## Work required
Any picture among the records should be left out, please; retype the rest exactly.

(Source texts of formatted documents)
****************************************

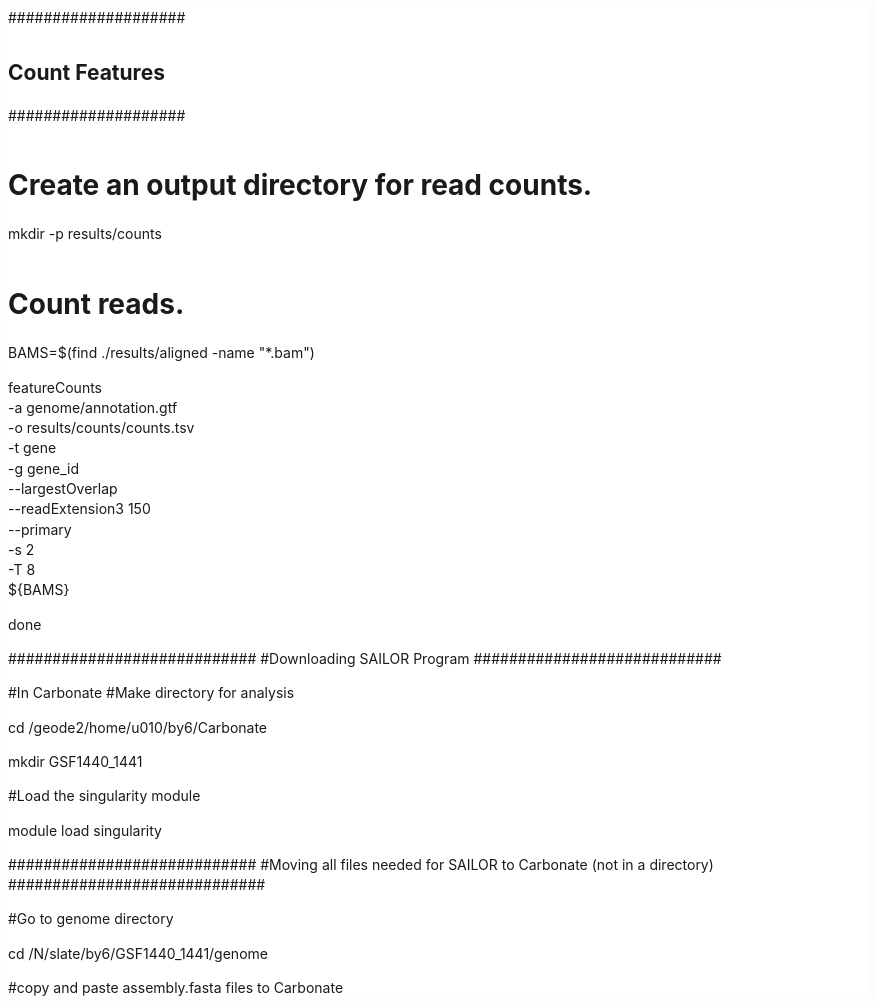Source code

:   ####################
## Count Features ##
####################

# Create an output directory for read counts.

mkdir -p results/counts

# Count reads.

BAMS=$(find ./results/aligned -name "*\.bam")

featureCounts \
  -a genome/annotation.gtf \
  -o results/counts/counts.tsv \
  -t gene \
  -g gene_id \
  --largestOverlap \
  --readExtension3 150 \
  --primary \
  -s 2 \
  -T 8 \
  ${BAMS}
  
done




############################
#Downloading SAILOR Program
############################

#In Carbonate
#Make directory for analysis

cd /geode2/home/u010/by6/Carbonate

mkdir GSF1440_1441
	

#Load the singularity module

module load singularity



############################
#Moving all files needed for SAILOR to Carbonate (not in a directory) 
#############################

#Go to genome directory 

cd /N/slate/by6/GSF1440_1441/genome


#copy and paste assembly.fasta files to Carbonate 
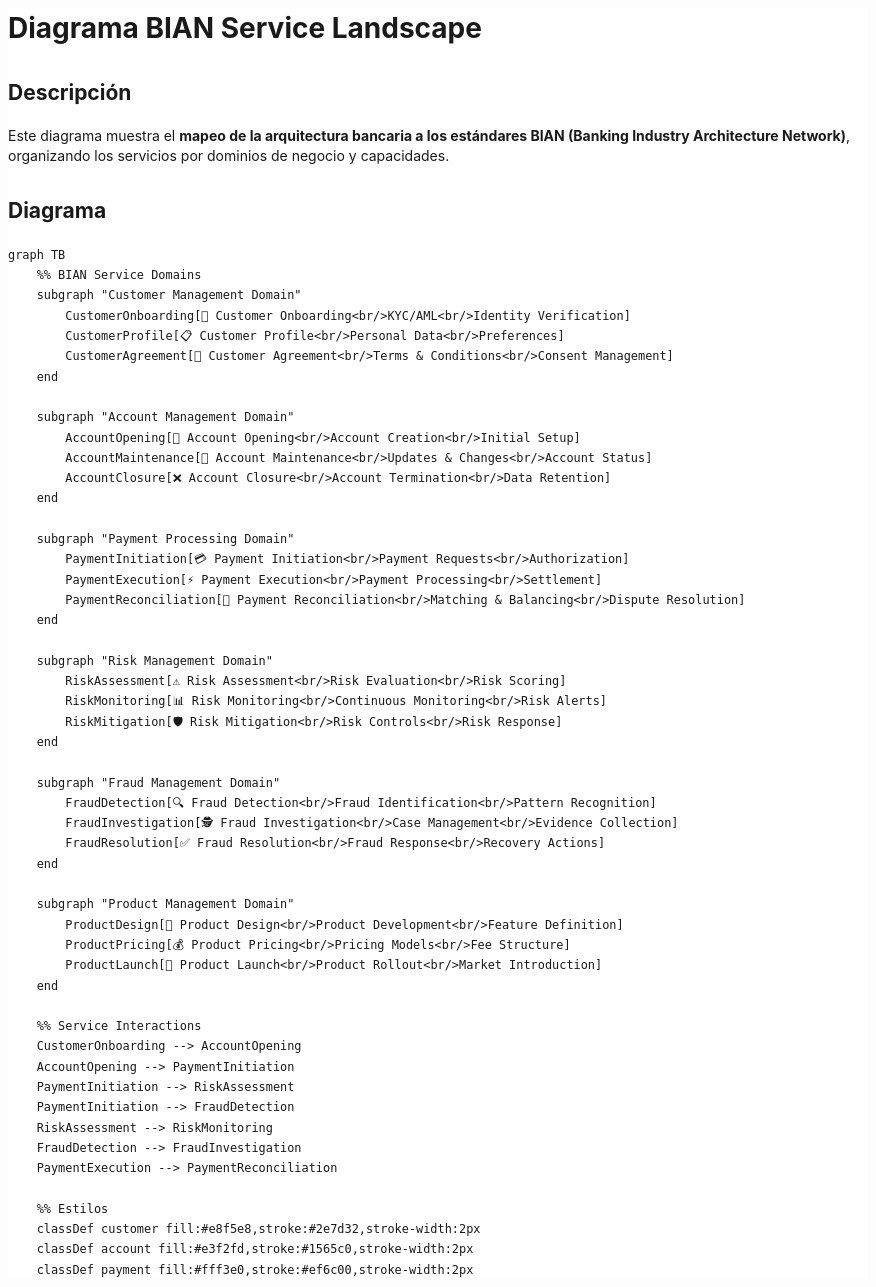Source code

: # Diagrama BIAN Service Landscape

## Descripción

Este diagrama muestra el **mapeo de la arquitectura bancaria a los estándares BIAN (Banking Industry Architecture Network)**, organizando los servicios por dominios de negocio y capacidades.

## Diagrama

```mermaid
graph TB
    %% BIAN Service Domains
    subgraph "Customer Management Domain"
        CustomerOnboarding[👤 Customer Onboarding<br/>KYC/AML<br/>Identity Verification]
        CustomerProfile[📋 Customer Profile<br/>Personal Data<br/>Preferences]
        CustomerAgreement[📄 Customer Agreement<br/>Terms & Conditions<br/>Consent Management]
    end
    
    subgraph "Account Management Domain"
        AccountOpening[🏦 Account Opening<br/>Account Creation<br/>Initial Setup]
        AccountMaintenance[🔧 Account Maintenance<br/>Updates & Changes<br/>Account Status]
        AccountClosure[❌ Account Closure<br/>Account Termination<br/>Data Retention]
    end
    
    subgraph "Payment Processing Domain"
        PaymentInitiation[💳 Payment Initiation<br/>Payment Requests<br/>Authorization]
        PaymentExecution[⚡ Payment Execution<br/>Payment Processing<br/>Settlement]
        PaymentReconciliation[🔄 Payment Reconciliation<br/>Matching & Balancing<br/>Dispute Resolution]
    end
    
    subgraph "Risk Management Domain"
        RiskAssessment[⚠️ Risk Assessment<br/>Risk Evaluation<br/>Risk Scoring]
        RiskMonitoring[📊 Risk Monitoring<br/>Continuous Monitoring<br/>Risk Alerts]
        RiskMitigation[🛡️ Risk Mitigation<br/>Risk Controls<br/>Risk Response]
    end
    
    subgraph "Fraud Management Domain"
        FraudDetection[🔍 Fraud Detection<br/>Fraud Identification<br/>Pattern Recognition]
        FraudInvestigation[🕵️ Fraud Investigation<br/>Case Management<br/>Evidence Collection]
        FraudResolution[✅ Fraud Resolution<br/>Fraud Response<br/>Recovery Actions]
    end
    
    subgraph "Product Management Domain"
        ProductDesign[🎨 Product Design<br/>Product Development<br/>Feature Definition]
        ProductPricing[💰 Product Pricing<br/>Pricing Models<br/>Fee Structure]
        ProductLaunch[🚀 Product Launch<br/>Product Rollout<br/>Market Introduction]
    end
    
    %% Service Interactions
    CustomerOnboarding --> AccountOpening
    AccountOpening --> PaymentInitiation
    PaymentInitiation --> RiskAssessment
    PaymentInitiation --> FraudDetection
    RiskAssessment --> RiskMonitoring
    FraudDetection --> FraudInvestigation
    PaymentExecution --> PaymentReconciliation
    
    %% Estilos
    classDef customer fill:#e8f5e8,stroke:#2e7d32,stroke-width:2px
    classDef account fill:#e3f2fd,stroke:#1565c0,stroke-width:2px
    classDef payment fill:#fff3e0,stroke:#ef6c00,stroke-width:2px
```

****************************************

## Result for this task
Source code

:   ####################
## Count Features ##
####################

# Create an output directory for read counts.

mkdir -p results/counts

# Count reads.

BAMS=$(find ./results/aligned -name "*\.bam")

featureCounts \
  -a genome/annotation.gtf \
  -o results/counts/counts.tsv \
  -t gene \
  -g gene_id \
  --largestOverlap \
  --readExtension3 150 \
  --primary \
  -s 2 \
  -T 8 \
  ${BAMS}
  
done




############################
#Downloading SAILOR Program
############################

#In Carbonate
#Make directory for analysis

cd /geode2/home/u010/by6/Carbonate

mkdir GSF1440_1441
	

#Load the singularity module

module load singularity



############################
#Moving all files needed for SAILOR to Carbonate (not in a directory) 
#############################

#Go to genome directory 

cd /N/slate/by6/GSF1440_1441/genome


#copy and paste assembly.fasta files to Carbonate 
Source code

: # Diagrama BIAN Service Landscape

## Descripción

Este diagrama muestra el **mapeo de la arquitectura bancaria a los estándares BIAN (Banking Industry Architecture Network)**, organizando los servicios por dominios de negocio y capacidades.

## Diagrama

```mermaid
graph TB
    %% BIAN Service Domains
    subgraph "Customer Management Domain"
        CustomerOnboarding[👤 Customer Onboarding<br/>KYC/AML<br/>Identity Verification]
        CustomerProfile[📋 Customer Profile<br/>Personal Data<br/>Preferences]
        CustomerAgreement[📄 Customer Agreement<br/>Terms & Conditions<br/>Consent Management]
    end
    
    subgraph "Account Management Domain"
        AccountOpening[🏦 Account Opening<br/>Account Creation<br/>Initial Setup]
        AccountMaintenance[🔧 Account Maintenance<br/>Updates & Changes<br/>Account Status]
        AccountClosure[❌ Account Closure<br/>Account Termination<br/>Data Retention]
    end
    
    subgraph "Payment Processing Domain"
        PaymentInitiation[💳 Payment Initiation<br/>Payment Requests<br/>Authorization]
        PaymentExecution[⚡ Payment Execution<br/>Payment Processing<br/>Settlement]
        PaymentReconciliation[🔄 Payment Reconciliation<br/>Matching & Balancing<br/>Dispute Resolution]
    end
    
    subgraph "Risk Management Domain"
        RiskAssessment[⚠️ Risk Assessment<br/>Risk Evaluation<br/>Risk Scoring]
        RiskMonitoring[📊 Risk Monitoring<br/>Continuous Monitoring<br/>Risk Alerts]
        RiskMitigation[🛡️ Risk Mitigation<br/>Risk Controls<br/>Risk Response]
    end
    
    subgraph "Fraud Management Domain"
        FraudDetection[🔍 Fraud Detection<br/>Fraud Identification<br/>Pattern Recognition]
        FraudInvestigation[🕵️ Fraud Investigation<br/>Case Management<br/>Evidence Collection]
        FraudResolution[✅ Fraud Resolution<br/>Fraud Response<br/>Recovery Actions]
    end
    
    subgraph "Product Management Domain"
        ProductDesign[🎨 Product Design<br/>Product Development<br/>Feature Definition]
        ProductPricing[💰 Product Pricing<br/>Pricing Models<br/>Fee Structure]
        ProductLaunch[🚀 Product Launch<br/>Product Rollout<br/>Market Introduction]
    end
    
    %% Service Interactions
    CustomerOnboarding --> AccountOpening
    AccountOpening --> PaymentInitiation
    PaymentInitiation --> RiskAssessment
    PaymentInitiation --> FraudDetection
    RiskAssessment --> RiskMonitoring
    FraudDetection --> FraudInvestigation
    PaymentExecution --> PaymentReconciliation
    
    %% Estilos
    classDef customer fill:#e8f5e8,stroke:#2e7d32,stroke-width:2px
    classDef account fill:#e3f2fd,stroke:#1565c0,stroke-width:2px
    classDef payment fill:#fff3e0,stroke:#ef6c00,stroke-width:2px
```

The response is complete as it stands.